Look what I just found in my extensive digital records:
Digital Hoarding Can Make Us Feel Just as Stressed and Overwhelmed as Physical Clutter, Research Suggests — 8 January 2019
And, no, I don't feel stressed in the least.
Archivist-hobbists are hoarders without the restrictions on floorspace that physical hoarders have.
It's time we grew up and learned the ephemeral nature of reality.
No, the unsustainable terms of service ("unlimited") were the problem and that was always strictly under the control of the service provider, in fact that offer predates any of the clients using the service for what it was said to be. Microsoft made the same bad choice with its storage system which was once offered on an "unlimited" tier.

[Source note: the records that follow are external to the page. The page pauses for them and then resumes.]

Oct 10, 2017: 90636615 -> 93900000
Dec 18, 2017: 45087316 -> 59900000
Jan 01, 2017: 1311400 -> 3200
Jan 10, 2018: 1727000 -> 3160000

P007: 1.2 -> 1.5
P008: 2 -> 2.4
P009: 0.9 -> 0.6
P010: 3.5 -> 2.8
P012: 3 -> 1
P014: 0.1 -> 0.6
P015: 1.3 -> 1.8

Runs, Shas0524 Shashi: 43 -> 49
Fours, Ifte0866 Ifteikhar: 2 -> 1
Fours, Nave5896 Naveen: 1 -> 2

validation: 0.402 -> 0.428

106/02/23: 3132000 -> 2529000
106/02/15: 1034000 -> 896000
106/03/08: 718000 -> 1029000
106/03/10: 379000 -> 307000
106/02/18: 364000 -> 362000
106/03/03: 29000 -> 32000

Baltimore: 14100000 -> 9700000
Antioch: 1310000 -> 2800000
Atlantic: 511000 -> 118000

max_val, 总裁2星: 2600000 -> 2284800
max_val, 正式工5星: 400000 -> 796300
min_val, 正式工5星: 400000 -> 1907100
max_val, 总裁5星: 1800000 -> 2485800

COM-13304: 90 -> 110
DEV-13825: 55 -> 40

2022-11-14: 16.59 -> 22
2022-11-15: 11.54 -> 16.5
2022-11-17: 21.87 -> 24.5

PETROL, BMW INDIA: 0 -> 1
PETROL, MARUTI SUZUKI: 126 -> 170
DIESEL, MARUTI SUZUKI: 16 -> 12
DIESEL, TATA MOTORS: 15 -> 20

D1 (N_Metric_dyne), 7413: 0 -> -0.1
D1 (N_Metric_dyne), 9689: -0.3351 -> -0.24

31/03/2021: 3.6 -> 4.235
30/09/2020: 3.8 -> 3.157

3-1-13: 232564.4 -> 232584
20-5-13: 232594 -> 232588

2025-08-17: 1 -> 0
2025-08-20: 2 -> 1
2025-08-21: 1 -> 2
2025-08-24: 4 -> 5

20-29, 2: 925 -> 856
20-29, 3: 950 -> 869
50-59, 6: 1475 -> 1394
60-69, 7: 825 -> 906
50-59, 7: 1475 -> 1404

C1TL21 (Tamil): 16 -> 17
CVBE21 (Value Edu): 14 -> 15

Nobody has unlimited quantities of anything so offering such is unrealistic. It's not a client's fault for taking a service provider at face value and using what is on offer. It's the service provider's job to offer something they can sustain. Blaming the client for maintaining the provider's business is either a gross misunderstanding of who is in charge of the service or an attempt to shift blame and hold a service provider harmless for their unsustainable ideas.
Digital Citizen
collect all those rare files and put them on a cloud, because, you know, then they will be saved forever!
On a long enough timeline, the survival rate for everyone drops to zero.
My rule is to download and save anything I see that I want - because it can and often does disappear from the Internet. I have a disk full of things that you couldn't find anywhere now, going back decades.